Segundo o processo, o jornalista, que também é ator, reside em
Amsterdã, na Holanda, onde trabalha para a Rádio Nederland, emissora
internacional daquele país. Juntamente com a mulher e dois filhos
menores, veio passar as festas de fim de ano de 1999 no Rio de Janeiro.

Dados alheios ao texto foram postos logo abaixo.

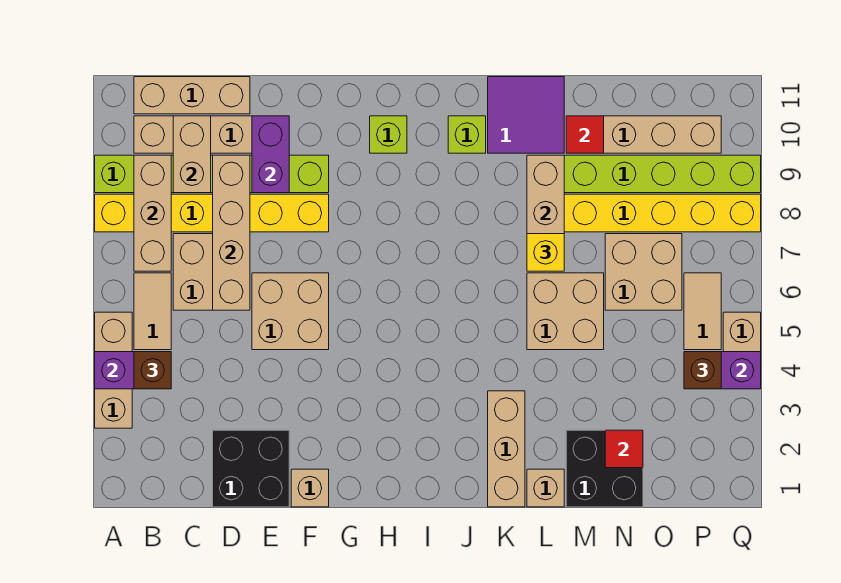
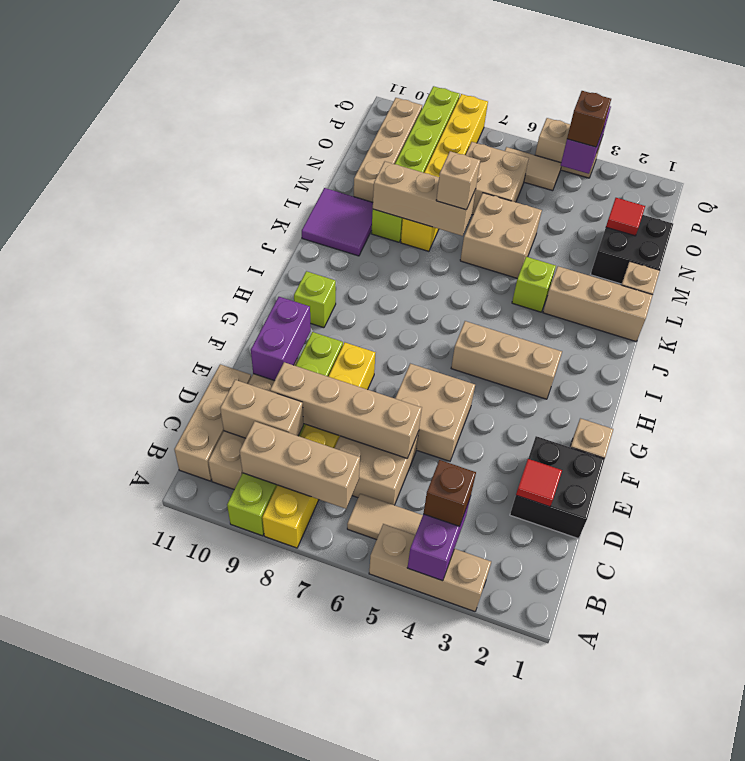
purple 1x2 brick [252,116,289,193] -> purple 1x2 brick turned to [251,297,311,381]
none -> tan 1x3 brick [451,321,562,399]
lime 1x1 brick [448,116,486,153] -> lime 1x1 brick moved to [512,257,556,312]
yellow 1x1 brick [527,234,564,271] -> tan 1x1 brick [436,151,480,210]
red 1x1 tile [566,116,604,153] -> red 1x1 tile moved to [516,459,562,507]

Ao tentar voltar para a Holanda, em 13 de janeiro de 2000, com sua
filha Tainá Moreno, de 12 anos, em vôo da Vasp, a menina foi impedida
de embarcar. A supervisora do turno diurno da empresa aérea não aceitou
que a menor embarcasse desacompanhada da mãe, mesmo com a mãe presente
e autorizando o embarque perante a Polícia Federal. A funcionária
exigiu que a autorização assinada pela mãe estivesse com a firma
devidamente reconhecida. Em face disso, o embarque dos dois, pai e
filha, foi adiado para uma semana depois, no dia 20, oportunidade em
que embarcaram sem qualquer problema no mesmo vôo que não haviam podido
tomar uma semana antes, apresentando o mesmo documento anteriormente
recusado.
Como resultado desse ato, o jornalista teve vários contratempos em sua
vida profissional, inclusive o atraso de uma peça de teatro que estava
montando em Amsterdã, e a pequena Tainá Moreno ficou sem tempo para
estudar para um importante exame, uma espécie de vestibular antecipado
que define, com base na quantidade de pontos conseguidos pelo estudante
nas provas, em qual escola vai ser matriculado. Em razão dos
transtornos sofridos, o jornalista entrou com processo contra a empresa
aérea, pedindo 400 salários mínimos a título de indenização por danos
morais, além das custas do processo e do pagamento dos honorários de
seu advogado.
A sentença julgou improcedente o pedido de indenização, mas a Terceira
Câmara Cível do Tribunal de Justiça do Estado do Rio de Janeiro acolheu
o recurso de Carlos Lagoeiro, condenando a Vasp a pagar-lhe 100
salários mínimos pelos danos morais. Por unanimidade, o TJ/RJ entendeu
ter ocorrido realmente o dano moral alegado pelo passageiro,
considerando abusiva a recusa da autorização legal concedida pela mãe
perante a Polícia Federal, que tem fé pública. Para o TJ/RJ, tanto
assim foi que, uma semana depois, com a mesma documentação recusada na
primeira vez, o jornalista e sua filha puderam embarcar tranqüilamente,
sem que nada lhes fosse exigido a mais.
Ao examinar o recurso da Vasp contra essa decisão, a relatora do
processo no STJ, ministra Nancy Andrighi, argumentou que, no seu
entender, não houve, no caso, qualquer conduta ilícita praticada pela
empresa aérea. Para a ministra, aquela agiu no estrito cumprimento da
lei, ao exigir a apresentação da autorização materna para o embarque da
menor, com firma reconhecida. A ministra assegurou que tanto o Estatuto
da Criança e do Adolescente quanto a Portaria do DAC exigem a
apresentação de autorização expressa do pai que não acompanhar o menor,
com firma reconhecida, não tendo a assinatura de declaração diante de
agente da Polícia Federal o condão de substituir a forma expressamente
exigida pela lei para a prática do ato.
Assim, entendendo que a validade de um ato jurídico requer o
cumprimento da formalidade exigida em lei para a sua prática, devendo o
ato ser considerado inválido quando deixar de se revestir das
formalidades legalmente exigidas, a ministra Nancy Andrighi deu
provimento ao recurso da Vasp, para julgar improcedente o pedido de
indenização por danos morais do jornalista Carlos Lagoeiro.